As such, we’re unable to find any justification for the protesters who on Sunday lobbed heavy, flammable projectiles at police. These actions seem motivated purely by the machismo thrill of “putting wings on pigs,” as May Day marchers put it last year. This shit needs to stop. Now.

Symbolic or petty violence against riot cops is one thing. Earnestly trying to injure them is quite another. Both as residents of Seattle and its chroniclers, we condemn the use of firebombs and heavy projectiles against police.

That’s not to say the cops did a good job, either. As we wrote last week, it’s possible for both sides to be wrong. Seattle police were wrong on Sunday when they repeatedly launched blast balls into the middle of—not behind or next to, as dictated by SPD training—marchers. One ball tore open the face of photojournalist Sam Levine, sending him to ER surgery. Our reporter witnessed police pepper-spray protesters for not running away quickly enough. Videographer Andy Ribaudo, who was filming but not protesting, was pepper-sprayed twice by police. The second time, he says, “When the SPD was asking people to back off and as I was just filming, one of the officers had just pulled out the pepper spray without warning and just sprayed it directly into my face. And then went right and sprayed everybody else.” Ribaudo says street medics had to wash “chunks of pepper spray in my eye.”

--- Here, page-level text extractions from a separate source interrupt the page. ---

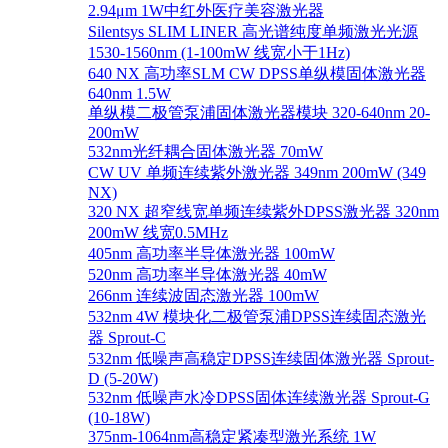
2.94μm 1W中红外医疗美容激光器
Silentsys SLIM LINER 高光谱纯度单频激光光源
1530-1560nm (1-100mW 线宽小于1Hz)
640 NX 高功率SLM CW DPSS单纵模固体激光器
640nm 1.5W
单纵模二极管泵浦固体激光器模块 320-640nm 20-
200mW
532nm光纤耦合固体激光器 70mW
CW UV 单频连续紫外激光器 349nm 200mW (349
NX)
320 NX 超窄线宽单频连续紫外DPSS激光器 320nm
200mW 线宽0.5MHz
405nm 高功率半导体激光器 100mW
520nm 高功率半导体激光器 40mW
266nm 连续波固态激光器 100mW
532nm 4W 模块化二极管泵浦DPSS连续固态激光
器 Sprout-C
532nm 低噪声高稳定DPSS连续固体激光器 Sprout-
D (5-20W)
532nm 低噪声水冷DPSS固体连续激光器 Sprout-G
(10-18W)
375nm-1064nm高稳定紧凑型激光系统 1W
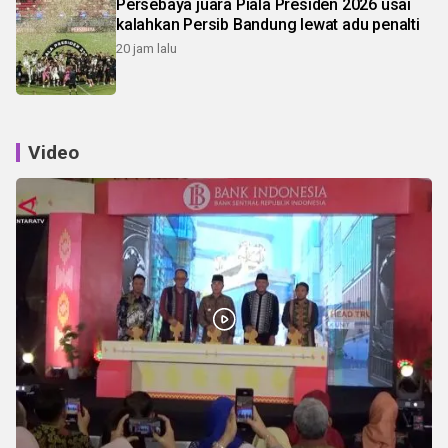
Persebaya juara Piala Presiden 2026 usai
kalahkan Persib Bandung lewat adu penalti
20 jam lalu
Video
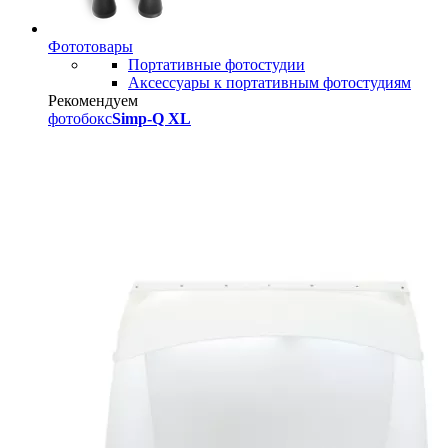
Фототовары
Портативные фотостудии
Аксессуары к портативным фотостудиям
Рекомендуем
фотобокс
Simp-Q XL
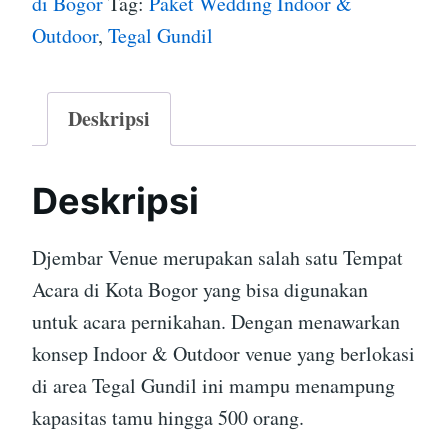
di Bogor
Tag:
Paket Wedding Indoor &
Outdoor
,
Tegal Gundil
Deskripsi
Deskripsi
Djembar Venue merupakan salah satu Tempat
Acara di Kota Bogor yang bisa digunakan
untuk acara pernikahan. Dengan menawarkan
konsep Indoor & Outdoor venue yang berlokasi
di area Tegal Gundil ini mampu menampung
kapasitas tamu hingga 500 orang.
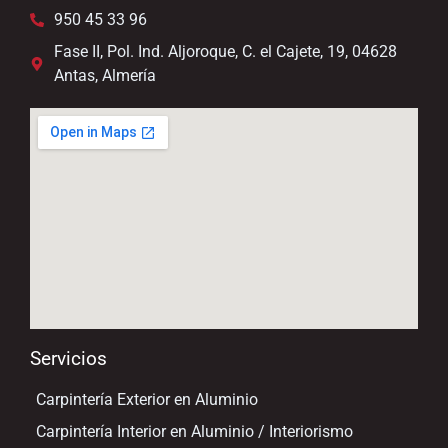
950 45 33 96
Fase II, Pol. Ind. Aljoroque, C. el Cajete, 19, 04628
Antas, Almería
Servicios
Carpintería Exterior en Aluminio
Carpintería Interior en Aluminio / Interiorismo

We’ve written before about the sometimes-brutal tactics Seattle police employ to contain protests they believe dangerous. We’ll continue to note, for instance, that as a small, well-trained army, Seattle police should be held to higher standards of conduct than a motley band of protesters. But SPD’s brutality does not justify attempts at seriously assaulting police officers, any more than marchers breaking windows justifies police violence. “They started it” is a child’s defense, whether the belligerent party articulating it is clad in black or blue.

As of press time, no one appears to have been permanently injured in Sunday’s annual orgy of violence, though Levine will have a scar. Unfortunately that is due more to luck than restraint. And if this unrestrained ritual continues year after year, that luck is sure to run out.